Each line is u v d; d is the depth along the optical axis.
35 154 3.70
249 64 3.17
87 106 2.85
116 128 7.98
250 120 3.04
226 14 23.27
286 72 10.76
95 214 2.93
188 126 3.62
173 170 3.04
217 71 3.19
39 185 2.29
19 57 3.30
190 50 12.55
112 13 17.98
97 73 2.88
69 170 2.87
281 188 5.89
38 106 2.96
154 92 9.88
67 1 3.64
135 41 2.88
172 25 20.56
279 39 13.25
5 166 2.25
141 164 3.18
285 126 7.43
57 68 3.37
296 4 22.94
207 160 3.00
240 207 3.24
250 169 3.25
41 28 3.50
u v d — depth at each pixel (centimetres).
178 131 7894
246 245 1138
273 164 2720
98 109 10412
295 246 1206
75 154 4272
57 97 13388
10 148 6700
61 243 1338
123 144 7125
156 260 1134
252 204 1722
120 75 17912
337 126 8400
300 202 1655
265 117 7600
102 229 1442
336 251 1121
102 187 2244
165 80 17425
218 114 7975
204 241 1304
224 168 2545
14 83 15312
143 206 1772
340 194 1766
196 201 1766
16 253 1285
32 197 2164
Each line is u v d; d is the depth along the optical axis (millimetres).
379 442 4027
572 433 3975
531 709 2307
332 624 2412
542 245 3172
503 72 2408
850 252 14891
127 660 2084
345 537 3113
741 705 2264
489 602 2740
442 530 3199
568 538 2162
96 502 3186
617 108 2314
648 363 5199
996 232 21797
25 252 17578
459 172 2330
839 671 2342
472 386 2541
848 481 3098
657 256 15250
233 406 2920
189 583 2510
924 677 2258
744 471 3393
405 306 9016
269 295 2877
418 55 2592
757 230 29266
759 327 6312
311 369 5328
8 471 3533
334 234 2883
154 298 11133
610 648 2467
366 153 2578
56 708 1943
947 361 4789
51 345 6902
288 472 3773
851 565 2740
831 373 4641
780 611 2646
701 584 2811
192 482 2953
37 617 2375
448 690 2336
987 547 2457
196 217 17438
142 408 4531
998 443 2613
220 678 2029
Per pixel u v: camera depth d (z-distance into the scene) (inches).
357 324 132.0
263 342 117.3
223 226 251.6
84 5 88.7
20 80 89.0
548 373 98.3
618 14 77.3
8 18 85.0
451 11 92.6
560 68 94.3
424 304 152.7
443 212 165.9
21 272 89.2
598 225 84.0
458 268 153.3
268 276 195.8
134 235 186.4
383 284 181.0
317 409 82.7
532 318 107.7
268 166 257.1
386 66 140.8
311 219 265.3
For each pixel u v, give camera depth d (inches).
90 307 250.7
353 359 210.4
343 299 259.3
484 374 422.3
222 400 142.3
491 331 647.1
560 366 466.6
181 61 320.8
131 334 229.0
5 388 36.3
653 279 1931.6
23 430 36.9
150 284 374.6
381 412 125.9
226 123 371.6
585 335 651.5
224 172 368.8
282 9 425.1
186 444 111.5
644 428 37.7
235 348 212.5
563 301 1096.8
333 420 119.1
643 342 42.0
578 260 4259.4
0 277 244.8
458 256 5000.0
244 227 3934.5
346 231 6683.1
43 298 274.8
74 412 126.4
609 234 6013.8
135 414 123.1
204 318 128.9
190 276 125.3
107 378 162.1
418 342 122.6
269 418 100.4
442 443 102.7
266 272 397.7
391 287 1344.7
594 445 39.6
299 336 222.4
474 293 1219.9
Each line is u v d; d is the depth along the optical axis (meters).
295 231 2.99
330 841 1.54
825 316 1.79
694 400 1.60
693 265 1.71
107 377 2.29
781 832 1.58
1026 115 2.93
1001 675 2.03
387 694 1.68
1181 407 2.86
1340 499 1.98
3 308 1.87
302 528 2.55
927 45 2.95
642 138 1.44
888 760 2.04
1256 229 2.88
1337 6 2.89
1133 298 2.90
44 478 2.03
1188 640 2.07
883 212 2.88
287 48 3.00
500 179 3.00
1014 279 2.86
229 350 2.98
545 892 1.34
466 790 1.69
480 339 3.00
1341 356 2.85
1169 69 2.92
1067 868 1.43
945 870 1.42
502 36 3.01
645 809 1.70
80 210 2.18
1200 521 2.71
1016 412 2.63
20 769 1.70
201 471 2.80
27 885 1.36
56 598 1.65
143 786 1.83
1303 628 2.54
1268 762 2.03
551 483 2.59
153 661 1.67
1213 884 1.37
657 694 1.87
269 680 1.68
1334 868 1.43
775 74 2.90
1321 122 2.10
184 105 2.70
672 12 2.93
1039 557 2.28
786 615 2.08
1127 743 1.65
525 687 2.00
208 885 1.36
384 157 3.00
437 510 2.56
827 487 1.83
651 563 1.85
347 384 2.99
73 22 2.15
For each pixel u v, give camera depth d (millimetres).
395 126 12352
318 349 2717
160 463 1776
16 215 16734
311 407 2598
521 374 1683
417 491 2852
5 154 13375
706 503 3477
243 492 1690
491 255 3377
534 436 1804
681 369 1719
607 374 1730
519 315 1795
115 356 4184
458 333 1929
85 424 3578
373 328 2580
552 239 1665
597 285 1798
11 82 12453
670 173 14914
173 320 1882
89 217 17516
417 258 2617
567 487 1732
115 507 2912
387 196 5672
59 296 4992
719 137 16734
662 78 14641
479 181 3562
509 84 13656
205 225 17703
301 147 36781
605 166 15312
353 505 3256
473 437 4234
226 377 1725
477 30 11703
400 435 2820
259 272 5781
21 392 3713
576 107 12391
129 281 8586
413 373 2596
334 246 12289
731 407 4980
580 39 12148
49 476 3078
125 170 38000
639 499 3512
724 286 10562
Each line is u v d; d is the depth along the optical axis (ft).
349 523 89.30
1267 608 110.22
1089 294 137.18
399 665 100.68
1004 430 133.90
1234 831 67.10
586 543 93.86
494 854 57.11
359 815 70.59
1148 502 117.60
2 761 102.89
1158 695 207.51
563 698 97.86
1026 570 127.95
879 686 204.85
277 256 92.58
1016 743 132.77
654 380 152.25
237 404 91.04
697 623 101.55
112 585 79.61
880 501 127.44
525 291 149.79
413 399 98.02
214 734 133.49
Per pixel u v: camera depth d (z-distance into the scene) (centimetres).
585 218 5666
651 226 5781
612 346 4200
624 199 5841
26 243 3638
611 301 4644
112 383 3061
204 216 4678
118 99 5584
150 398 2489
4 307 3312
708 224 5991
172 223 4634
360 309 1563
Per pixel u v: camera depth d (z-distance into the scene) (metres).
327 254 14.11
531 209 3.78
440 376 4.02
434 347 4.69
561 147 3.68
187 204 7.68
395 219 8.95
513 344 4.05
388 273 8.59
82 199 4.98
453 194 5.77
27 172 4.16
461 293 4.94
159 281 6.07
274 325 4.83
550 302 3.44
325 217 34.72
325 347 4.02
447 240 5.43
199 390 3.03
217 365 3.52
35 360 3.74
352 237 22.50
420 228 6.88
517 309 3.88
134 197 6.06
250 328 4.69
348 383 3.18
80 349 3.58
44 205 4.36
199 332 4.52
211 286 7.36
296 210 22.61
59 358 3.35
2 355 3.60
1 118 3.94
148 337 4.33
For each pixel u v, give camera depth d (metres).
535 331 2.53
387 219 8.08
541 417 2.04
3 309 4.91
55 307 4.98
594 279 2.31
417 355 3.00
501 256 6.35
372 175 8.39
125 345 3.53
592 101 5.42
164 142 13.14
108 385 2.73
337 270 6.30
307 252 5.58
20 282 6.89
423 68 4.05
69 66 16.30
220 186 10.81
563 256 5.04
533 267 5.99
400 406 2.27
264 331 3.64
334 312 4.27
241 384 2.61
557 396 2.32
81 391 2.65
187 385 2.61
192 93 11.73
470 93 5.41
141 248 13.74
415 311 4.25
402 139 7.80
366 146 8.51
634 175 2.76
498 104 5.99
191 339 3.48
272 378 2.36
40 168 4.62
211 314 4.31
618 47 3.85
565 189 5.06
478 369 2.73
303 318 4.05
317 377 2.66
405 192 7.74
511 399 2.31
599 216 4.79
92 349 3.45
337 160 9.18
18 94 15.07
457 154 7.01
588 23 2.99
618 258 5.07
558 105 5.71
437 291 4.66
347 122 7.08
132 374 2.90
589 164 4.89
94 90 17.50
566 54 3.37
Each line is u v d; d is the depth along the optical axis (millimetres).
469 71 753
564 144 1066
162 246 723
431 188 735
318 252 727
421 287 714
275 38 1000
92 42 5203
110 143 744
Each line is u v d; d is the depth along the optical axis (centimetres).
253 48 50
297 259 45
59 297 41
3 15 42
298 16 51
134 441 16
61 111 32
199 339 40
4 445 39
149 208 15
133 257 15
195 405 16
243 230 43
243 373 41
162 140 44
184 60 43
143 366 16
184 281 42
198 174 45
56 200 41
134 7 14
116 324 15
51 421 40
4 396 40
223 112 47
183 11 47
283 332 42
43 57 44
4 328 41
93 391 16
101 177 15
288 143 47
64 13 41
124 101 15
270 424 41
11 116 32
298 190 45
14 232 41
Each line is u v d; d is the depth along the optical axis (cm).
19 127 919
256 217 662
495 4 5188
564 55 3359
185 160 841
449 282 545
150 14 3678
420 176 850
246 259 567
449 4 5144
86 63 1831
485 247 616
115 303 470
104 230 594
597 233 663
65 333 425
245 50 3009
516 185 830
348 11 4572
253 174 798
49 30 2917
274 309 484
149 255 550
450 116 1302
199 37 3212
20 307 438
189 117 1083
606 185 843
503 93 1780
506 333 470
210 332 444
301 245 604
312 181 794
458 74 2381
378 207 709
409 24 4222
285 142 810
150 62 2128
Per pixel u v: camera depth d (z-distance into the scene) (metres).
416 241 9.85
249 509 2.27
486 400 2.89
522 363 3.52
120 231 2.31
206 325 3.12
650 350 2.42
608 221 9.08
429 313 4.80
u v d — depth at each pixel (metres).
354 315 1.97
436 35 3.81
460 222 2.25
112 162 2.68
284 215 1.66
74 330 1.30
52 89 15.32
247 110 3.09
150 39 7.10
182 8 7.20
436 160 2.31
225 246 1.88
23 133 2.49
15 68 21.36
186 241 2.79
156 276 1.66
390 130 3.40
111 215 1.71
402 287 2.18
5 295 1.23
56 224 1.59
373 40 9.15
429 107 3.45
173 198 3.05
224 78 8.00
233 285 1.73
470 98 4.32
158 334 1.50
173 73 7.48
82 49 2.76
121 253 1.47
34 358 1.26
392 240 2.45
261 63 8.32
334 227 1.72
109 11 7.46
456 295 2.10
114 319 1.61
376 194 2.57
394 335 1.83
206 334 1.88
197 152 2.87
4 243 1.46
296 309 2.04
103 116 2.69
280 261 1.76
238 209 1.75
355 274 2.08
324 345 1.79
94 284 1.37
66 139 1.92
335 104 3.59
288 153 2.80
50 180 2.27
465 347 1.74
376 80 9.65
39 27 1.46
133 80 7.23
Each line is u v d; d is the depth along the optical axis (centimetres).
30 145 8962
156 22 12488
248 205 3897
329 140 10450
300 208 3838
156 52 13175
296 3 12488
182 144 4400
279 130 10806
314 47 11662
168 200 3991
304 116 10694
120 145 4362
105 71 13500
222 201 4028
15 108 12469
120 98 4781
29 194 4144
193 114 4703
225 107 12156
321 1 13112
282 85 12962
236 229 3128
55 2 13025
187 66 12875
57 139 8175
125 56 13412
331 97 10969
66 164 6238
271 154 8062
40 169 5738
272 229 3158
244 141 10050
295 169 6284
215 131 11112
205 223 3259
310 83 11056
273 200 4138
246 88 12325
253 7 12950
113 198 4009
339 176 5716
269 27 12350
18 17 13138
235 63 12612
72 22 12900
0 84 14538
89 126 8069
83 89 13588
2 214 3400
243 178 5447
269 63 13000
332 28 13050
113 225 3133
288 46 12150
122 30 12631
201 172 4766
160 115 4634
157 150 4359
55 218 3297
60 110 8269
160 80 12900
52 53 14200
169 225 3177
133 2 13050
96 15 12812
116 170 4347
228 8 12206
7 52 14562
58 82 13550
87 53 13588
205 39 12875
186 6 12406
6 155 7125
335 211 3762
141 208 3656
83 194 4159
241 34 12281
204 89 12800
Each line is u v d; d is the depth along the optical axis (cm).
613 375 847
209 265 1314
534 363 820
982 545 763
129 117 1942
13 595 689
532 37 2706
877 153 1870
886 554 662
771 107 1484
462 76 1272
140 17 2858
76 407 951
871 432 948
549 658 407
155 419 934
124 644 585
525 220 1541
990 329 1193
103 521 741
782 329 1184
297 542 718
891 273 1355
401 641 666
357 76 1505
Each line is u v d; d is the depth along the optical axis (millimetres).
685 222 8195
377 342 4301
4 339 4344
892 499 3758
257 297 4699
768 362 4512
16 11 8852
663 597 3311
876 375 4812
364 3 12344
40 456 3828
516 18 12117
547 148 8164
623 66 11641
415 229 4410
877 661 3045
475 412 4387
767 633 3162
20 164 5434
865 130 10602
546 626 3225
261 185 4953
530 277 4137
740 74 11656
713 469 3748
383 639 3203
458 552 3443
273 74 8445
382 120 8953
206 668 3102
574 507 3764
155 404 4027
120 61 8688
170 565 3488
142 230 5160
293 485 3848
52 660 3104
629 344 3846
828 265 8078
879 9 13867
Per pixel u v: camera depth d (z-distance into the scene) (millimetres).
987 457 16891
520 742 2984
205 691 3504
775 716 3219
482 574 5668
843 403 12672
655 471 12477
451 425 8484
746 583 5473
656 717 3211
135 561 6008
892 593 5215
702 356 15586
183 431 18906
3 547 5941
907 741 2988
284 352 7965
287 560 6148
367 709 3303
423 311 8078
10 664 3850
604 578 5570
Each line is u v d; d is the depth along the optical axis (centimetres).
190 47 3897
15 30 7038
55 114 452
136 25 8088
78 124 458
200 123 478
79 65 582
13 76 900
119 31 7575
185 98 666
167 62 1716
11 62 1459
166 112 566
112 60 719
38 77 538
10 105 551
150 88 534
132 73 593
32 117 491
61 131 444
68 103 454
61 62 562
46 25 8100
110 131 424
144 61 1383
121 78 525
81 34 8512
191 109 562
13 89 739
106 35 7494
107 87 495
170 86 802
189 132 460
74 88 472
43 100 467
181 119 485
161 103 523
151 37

▶ [Work task]: Beginning at the top of the records above, transcribe each line exactly up to and including the line that holds "156 260 1134".

▶ [Task answer]:
Each line is u v d; d is the depth along the optical axis.
35 154 3.70
249 64 3.17
87 106 2.85
116 128 7.98
250 120 3.04
226 14 23.27
286 72 10.76
95 214 2.93
188 126 3.62
173 170 3.04
217 71 3.19
39 185 2.29
19 57 3.30
190 50 12.55
112 13 17.98
97 73 2.88
69 170 2.87
281 188 5.89
38 106 2.96
154 92 9.88
67 1 3.64
135 41 2.88
172 25 20.56
279 39 13.25
5 166 2.25
141 164 3.18
285 126 7.43
57 68 3.37
296 4 22.94
207 160 3.00
240 207 3.24
250 169 3.25
41 28 3.50
u v d — depth at each pixel (centimetres).
178 131 7894
246 245 1138
273 164 2720
98 109 10412
295 246 1206
75 154 4272
57 97 13388
10 148 6700
61 243 1338
123 144 7125
156 260 1134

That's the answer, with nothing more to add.